WHAT IS BEING ASKED:
Copy the data below exactly.
THE DATA START
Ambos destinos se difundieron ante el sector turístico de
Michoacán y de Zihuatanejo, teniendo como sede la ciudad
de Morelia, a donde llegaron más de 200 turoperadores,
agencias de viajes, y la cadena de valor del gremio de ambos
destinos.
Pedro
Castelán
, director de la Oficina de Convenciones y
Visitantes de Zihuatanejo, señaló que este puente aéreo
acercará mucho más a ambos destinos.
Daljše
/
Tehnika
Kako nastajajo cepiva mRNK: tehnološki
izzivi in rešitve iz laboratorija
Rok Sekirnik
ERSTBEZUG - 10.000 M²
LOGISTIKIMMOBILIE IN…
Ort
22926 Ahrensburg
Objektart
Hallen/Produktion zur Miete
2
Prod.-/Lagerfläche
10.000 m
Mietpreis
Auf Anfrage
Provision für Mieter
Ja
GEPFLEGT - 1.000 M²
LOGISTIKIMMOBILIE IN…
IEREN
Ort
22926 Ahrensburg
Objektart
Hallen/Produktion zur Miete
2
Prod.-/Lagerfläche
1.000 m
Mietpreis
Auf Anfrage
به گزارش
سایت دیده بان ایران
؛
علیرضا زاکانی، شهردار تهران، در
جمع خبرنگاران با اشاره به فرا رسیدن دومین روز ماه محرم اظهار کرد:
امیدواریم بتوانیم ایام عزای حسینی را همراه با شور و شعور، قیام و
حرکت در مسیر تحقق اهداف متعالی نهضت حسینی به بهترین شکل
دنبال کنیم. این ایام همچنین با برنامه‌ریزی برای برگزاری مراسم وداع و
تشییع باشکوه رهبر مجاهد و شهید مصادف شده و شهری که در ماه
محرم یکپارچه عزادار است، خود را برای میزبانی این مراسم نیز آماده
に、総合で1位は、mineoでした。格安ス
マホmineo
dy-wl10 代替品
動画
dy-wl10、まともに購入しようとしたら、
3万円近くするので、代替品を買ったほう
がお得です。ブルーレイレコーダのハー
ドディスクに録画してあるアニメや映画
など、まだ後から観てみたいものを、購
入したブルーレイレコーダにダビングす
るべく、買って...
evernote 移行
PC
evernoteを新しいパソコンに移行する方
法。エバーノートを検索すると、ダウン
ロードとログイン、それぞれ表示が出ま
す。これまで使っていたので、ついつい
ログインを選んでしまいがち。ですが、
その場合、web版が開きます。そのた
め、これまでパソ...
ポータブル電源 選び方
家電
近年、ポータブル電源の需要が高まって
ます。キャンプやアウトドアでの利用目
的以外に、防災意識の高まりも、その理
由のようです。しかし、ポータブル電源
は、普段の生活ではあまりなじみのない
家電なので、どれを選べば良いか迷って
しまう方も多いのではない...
THE DATA END
ANSWER SECTION:
Ambos destinos se difundieron ante el sector turístico de
Michoacán y de Zihuatanejo, teniendo como sede la ciudad
de Morelia, a donde llegaron más de 200 turoperadores,
agencias de viajes, y la cadena de valor del gremio de ambos
destinos.
Pedro
Castelán
, director de la Oficina de Convenciones y
Visitantes de Zihuatanejo, señaló que este puente aéreo
acercará mucho más a ambos destinos.
Daljše
/
Tehnika
Kako nastajajo cepiva mRNK: tehnološki
izzivi in rešitve iz laboratorija
Rok Sekirnik
ERSTBEZUG - 10.000 M²
LOGISTIKIMMOBILIE IN…
Ort
22926 Ahrensburg
Objektart
Hallen/Produktion zur Miete
2
Prod.-/Lagerfläche
10.000 m
Mietpreis
Auf Anfrage
Provision für Mieter
Ja
GEPFLEGT - 1.000 M²
LOGISTIKIMMOBILIE IN…
IEREN
Ort
22926 Ahrensburg
Objektart
Hallen/Produktion zur Miete
2
Prod.-/Lagerfläche
1.000 m
Mietpreis
Auf Anfrage
به گزارش
سایت دیده بان ایران
؛
علیرضا زاکانی، شهردار تهران، در
جمع خبرنگاران با اشاره به فرا رسیدن دومین روز ماه محرم اظهار کرد:
امیدواریم بتوانیم ایام عزای حسینی را همراه با شور و شعور، قیام و
حرکت در مسیر تحقق اهداف متعالی نهضت حسینی به بهترین شکل
دنبال کنیم. این ایام همچنین با برنامه‌ریزی برای برگزاری مراسم وداع و
تشییع باشکوه رهبر مجاهد و شهید مصادف شده و شهری که در ماه
محرم یکپارچه عزادار است، خود را برای میزبانی این مراسم نیز آماده
に、総合で1位は、mineoでした。格安ス
マホmineo
dy-wl10 代替品
動画
dy-wl10、まともに購入しようとしたら、
3万円近くするので、代替品を買ったほう
がお得です。ブルーレイレコーダのハー
ドディスクに録画してあるアニメや映画
など、まだ後から観てみたいものを、購
入したブルーレイレコーダにダビングす
るべく、買って...
evernote 移行
PC
evernoteを新しいパソコンに移行する方
法。エバーノートを検索すると、ダウン
ロードとログイン、それぞれ表示が出ま
す。これまで使っていたので、ついつい
ログインを選んでしまいがち。ですが、
その場合、web版が開きます。そのた
め、これまでパソ...
ポータブル電源 選び方
家電
近年、ポータブル電源の需要が高まって
ます。キャンプやアウトドアでの利用目
的以外に、防災意識の高まりも、その理
由のようです。しかし、ポータブル電源
は、普段の生活ではあまりなじみのない
家電なので、どれを選べば良いか迷って
しまう方も多いのではない...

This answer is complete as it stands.